Required work >>
**1)** In the passage on desmin in malignant mesenchymal tumours, in which subtype of GIST was positive staining observed?
**2)** Continue the passage on desmin in malignant mesenchymal tumours, beginning with the paragraph that follows its last heading.

Text block >>
»»

3.3. Analysis of Desmin in Malignant Mesenchymal Tumours (Table 3)

Desmin was found in various malignancies, with its highest amount detected in smooth muscle tumours, proving to be diagnostically useful finding. Positivity was detected in 33/62 tumour samples (53%). Desmin positivity was detected in 0/10 fibrosarcomas (0%), 3/8 myxosarcomas (38%), 8/8 undifferentiated pleomorphic sarcomas (100%), 3/6 undifferentiated round cell sarcomas (100%), 3/6 dedifferentiated liposarcomas (50%), 12/12 leiomyosarcomas (Figure 4C), 0/2 cutaneous hemangiosarcomas (0%), 2/2 splenic hemangiosarcomas (100%) (Figure 4D), and 2/8 GISTs (25%). The extent of staining was classified as 1+ in 3/8 undifferentiated pleomorphic sarcomas (38%), 2/3 positive dedifferentiated liposarcomas (67%), and 2/2 positive GISTs (100%), as 2+ in 3/3 positive myxosarcomas (100%), 1/8 undifferentiated pleomorphic sarcomas, 3/3 positive undifferentiated round cell sarcomas (100%), and 1/3 positive dedifferentiated liposarcoma (33%), and as 4+ in 4/8 undifferentiated pleomorphic sarcomas (50%), 12/12 leiomyosarcomas (100%), and 2/2 positive splenic hemangiosarcomas (100%). Staining intensity was strong in 12/12 leiomyosarcomas (100%) and 2/2 positive hemangiosarcomas, strong to moderate in 3/3 positive myxosarcomas (100%), 8/8 undifferentiated pleomorphic sarcomas (100%), and 3/3 positive undifferentiated round cell sarcomas (100%), moderate in 3/3 positive dedifferentiated liposarcomas (100%), and moderate to weak in 2/2 positive GISTs (100%). In hemangiosarcomas, positivity was detected only in tumours of splenic origin, with the malignant endothelial cells of both vasoformative and solid areas being extensively positive. Positivity in liposarcoma was revealed only in the dedifferentiated component. Regarding GIST, positive staining was observed only in the hypercellular subtype. Figures showing desmin expression in myxosarcoma, undifferentiated sarcoma, dedifferentiated liposarcoma, and GIST are available in the supplement.

3.4. Analysis of Keratin AE1/AE3 in Malignant Mesenchymal Tumours (Table 3)

««

Extracted data >>
»»

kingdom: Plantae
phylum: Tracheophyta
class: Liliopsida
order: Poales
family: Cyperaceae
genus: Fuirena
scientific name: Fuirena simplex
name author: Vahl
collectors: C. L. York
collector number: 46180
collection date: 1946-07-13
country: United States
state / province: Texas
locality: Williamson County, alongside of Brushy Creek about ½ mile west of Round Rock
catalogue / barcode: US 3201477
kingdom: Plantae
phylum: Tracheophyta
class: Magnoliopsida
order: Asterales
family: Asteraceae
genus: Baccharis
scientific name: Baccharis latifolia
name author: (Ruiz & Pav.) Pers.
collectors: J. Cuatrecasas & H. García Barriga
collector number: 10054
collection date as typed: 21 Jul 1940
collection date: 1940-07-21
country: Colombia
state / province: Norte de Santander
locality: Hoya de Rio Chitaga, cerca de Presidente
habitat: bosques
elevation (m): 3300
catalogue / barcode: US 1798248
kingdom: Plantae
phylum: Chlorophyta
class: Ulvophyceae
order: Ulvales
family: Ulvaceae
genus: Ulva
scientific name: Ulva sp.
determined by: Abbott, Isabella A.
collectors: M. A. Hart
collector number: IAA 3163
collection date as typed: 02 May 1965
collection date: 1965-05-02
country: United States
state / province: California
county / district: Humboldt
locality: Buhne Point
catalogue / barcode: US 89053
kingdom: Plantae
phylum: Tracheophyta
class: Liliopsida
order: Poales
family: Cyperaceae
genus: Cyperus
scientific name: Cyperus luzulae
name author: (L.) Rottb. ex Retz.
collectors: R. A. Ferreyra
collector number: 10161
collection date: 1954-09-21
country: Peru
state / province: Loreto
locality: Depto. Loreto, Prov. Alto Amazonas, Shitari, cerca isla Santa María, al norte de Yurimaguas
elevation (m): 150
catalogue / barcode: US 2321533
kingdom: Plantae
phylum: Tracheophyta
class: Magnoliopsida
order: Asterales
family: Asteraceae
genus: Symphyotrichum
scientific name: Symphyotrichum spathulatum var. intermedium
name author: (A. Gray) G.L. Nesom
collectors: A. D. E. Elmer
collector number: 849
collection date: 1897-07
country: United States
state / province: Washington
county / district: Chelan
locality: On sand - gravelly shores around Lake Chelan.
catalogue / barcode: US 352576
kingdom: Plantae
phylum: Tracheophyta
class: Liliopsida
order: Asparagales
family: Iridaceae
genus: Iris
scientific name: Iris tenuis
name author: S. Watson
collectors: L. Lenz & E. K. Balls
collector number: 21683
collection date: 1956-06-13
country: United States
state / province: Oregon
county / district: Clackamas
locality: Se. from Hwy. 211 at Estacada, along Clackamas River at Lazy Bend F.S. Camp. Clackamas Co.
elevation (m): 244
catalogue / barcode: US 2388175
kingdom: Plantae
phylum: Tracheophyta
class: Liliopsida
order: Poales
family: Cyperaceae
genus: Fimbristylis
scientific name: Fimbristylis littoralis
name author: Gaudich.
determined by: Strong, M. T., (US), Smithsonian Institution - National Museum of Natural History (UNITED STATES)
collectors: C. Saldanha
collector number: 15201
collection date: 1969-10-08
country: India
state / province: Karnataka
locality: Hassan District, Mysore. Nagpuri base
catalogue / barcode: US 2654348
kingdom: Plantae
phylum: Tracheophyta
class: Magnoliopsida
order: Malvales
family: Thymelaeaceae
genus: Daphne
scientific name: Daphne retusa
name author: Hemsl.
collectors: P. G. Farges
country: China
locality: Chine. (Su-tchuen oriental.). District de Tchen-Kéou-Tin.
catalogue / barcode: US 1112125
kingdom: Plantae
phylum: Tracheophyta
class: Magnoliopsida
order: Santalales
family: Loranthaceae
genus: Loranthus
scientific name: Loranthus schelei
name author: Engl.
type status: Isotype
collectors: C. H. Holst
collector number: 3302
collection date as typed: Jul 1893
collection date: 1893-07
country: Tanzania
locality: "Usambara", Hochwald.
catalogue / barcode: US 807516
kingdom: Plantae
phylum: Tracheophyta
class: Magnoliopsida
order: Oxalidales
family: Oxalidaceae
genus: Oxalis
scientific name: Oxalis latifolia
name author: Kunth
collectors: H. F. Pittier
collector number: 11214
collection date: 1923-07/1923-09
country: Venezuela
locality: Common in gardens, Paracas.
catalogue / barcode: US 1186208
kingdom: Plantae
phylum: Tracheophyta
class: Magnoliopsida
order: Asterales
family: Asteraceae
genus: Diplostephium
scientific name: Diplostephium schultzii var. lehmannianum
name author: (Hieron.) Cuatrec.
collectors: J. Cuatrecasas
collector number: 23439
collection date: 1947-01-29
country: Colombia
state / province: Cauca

««

Responses in order >>
**1)** Only in the hypercellular subtype.

**2)**
Although we found keratin AE1/AE3 in some tumour types analysed, this does not seem to be a diagnostically useful finding. Positivity was detected in 6/62 tumour samples (10%). Keratin AE1/AE3 was found only among soft tissue sarcomas of the skin, subcutaneous tissue and deep soft tissue. Specifically, 2/8 myxosarcomas (25%) (Figure 4E), and 4/8 undifferentiated pleomorphic sarcomas (50%) (Figure 4F) were moderately positive (all remaining types of malignancies analysed were negative). The extent of staining was classified as 2+ in 1/4 positive undifferentiated pleomorphic sarcomas (25%) and as 3+ in 3/4 positive undifferentiated pleomorphic sarcomas (75%) and 2/2 positive myxosarcomas (100%). The intensity of staining in individual cases varied between tumour areas, with a predominance of moderate intensity.

3.5. Analysis of Keratin 8/18 in Malignant Mesenchymal Tumours (Table 3)

Similar to keratin AE1/AE3, we do not consider the presence of keratin 8/18 in some mesenchymal tumours to be diagnostically useful. Positivity was detected in 17/62 tumour samples (27%). Keratin 8/18 positivity was detected in 7/10 fibrosarcomas (70%) (Figure 5A), 3/8 myxosarcomas (38%), 5/8 undifferentiated pleomorphic sarcomas (63%), 0/6 undifferentiated round cell sarcomas (0%), 2/6 dedifferentiated liposarcomas (33%) (Figure 5B), 0/12 leiomyosarcomas (0%), 0/4 hemangiosarcomas (0%), and 0/8 GISTs (0%). The extent/intensity of staining was classified as 1+/moderate in 2/7 positive fibrosarcomas (29%), as 1+/strong in 1/5 positive undifferentiated pleomorphic sarcomas (25%), as 2+/moderate in 2/7 positive fibrosarcomas (29%) and 2/2 positive dedifferentiated liposarcomas (100%), as 2+/strong in 3/7 positive fibrosarcomas (43%), and as 3+/moderate in 3/3 positive myxosarcomas (100%) and 4/5 positive undifferentiated pleomorphic sarcomas (75%). In dedifferentiated liposarcoma, the positivity was detected only in the well‐differentiated component. Figures showing keratin 8/18 expression in myxosarcoma and undifferentiated sarcoma are available in the supplement.

FIGURE 5.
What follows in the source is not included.